Danıştay Kararı 12. Daire 2021/3978 E. 2023/1451 K. 28.03.2023 T.

Danıştay 12. Daire Başkanlığı         2021/3978 E.  ,  2023/1451 K.
T.C.
D A N I Ş T A Y
ONİKİNCİ DAİRE
Esas No : 2021/3978
Karar No : 2023/1451

TEMYİZ EDEN (DAVALI) : … Bakanlığı
VEKİLİ : Hukuk Müşaviri …

KARŞI TARAF (DAVACI) : …
VEKİLİ : Av. …

İSTEMİN KONUSU : … Bölge İdare Mahkemesi … İdari Dava Dairesinin … tarih ve E:…, K:… sayılı kararının temyizen incelenerek bozulması istenilmektedir.

YARGILAMA SÜRECİ :
Dava konusu istem: İstanbul ili, Kartal ilçesi, … Devlet Hastanesinde doktor olarak görev yapan davacının, 657 sayılı Devlet Memurları Kanunu’nun 125. maddesinin birinci fıkrasının D bendinin (c) ve (h) alt bentleri uyarınca, kademe ilerlemesinin durdurulması cezası ile cezalandırılmasına; ancak, cezaların sicilden silinme süresi içerisinde aynı fiili işlediğinden tekerrür hükümlerinin uygulanması suretiyle Devlet memurluğundan çıkarma cezası ile cezalandırılmasına ilişkin Sağlık Bakanlığı Yüksek Disiplin Kurulunun … tarih ve … sayılı kararının iptali istenilmiştir.

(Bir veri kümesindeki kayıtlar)
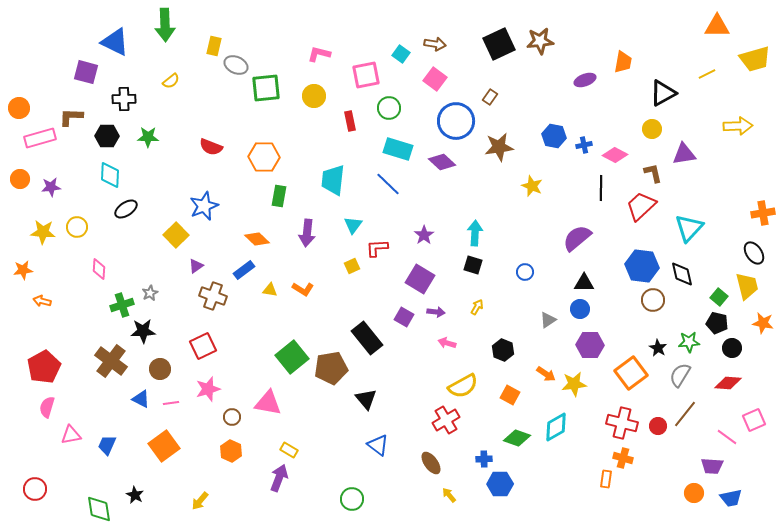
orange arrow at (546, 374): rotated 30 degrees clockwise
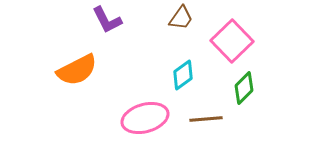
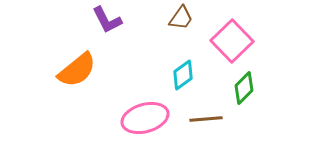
orange semicircle: rotated 12 degrees counterclockwise
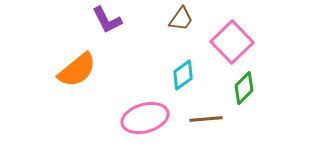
brown trapezoid: moved 1 px down
pink square: moved 1 px down
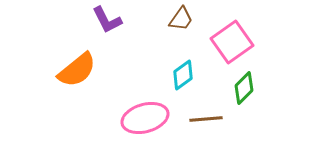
pink square: rotated 9 degrees clockwise
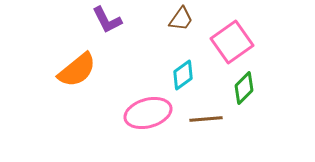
pink ellipse: moved 3 px right, 5 px up
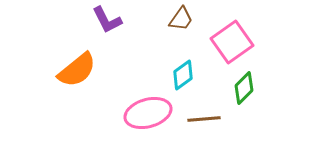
brown line: moved 2 px left
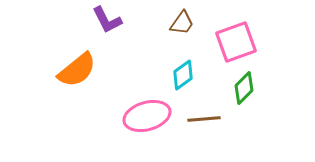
brown trapezoid: moved 1 px right, 4 px down
pink square: moved 4 px right; rotated 15 degrees clockwise
pink ellipse: moved 1 px left, 3 px down
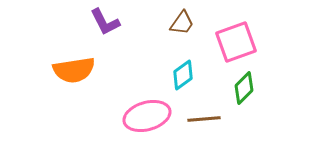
purple L-shape: moved 2 px left, 2 px down
orange semicircle: moved 3 px left; rotated 30 degrees clockwise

## Verilen görev
Danıştay kararına göre davacı hangi ildeki ve ilçedeki devlet hastanesinde, hangi görevde çalışıyordu?

## Alıştırma çözümü
İstanbul ili, Kartal ilçesindeki devlet hastanesinde doktor olarak çalışıyordu.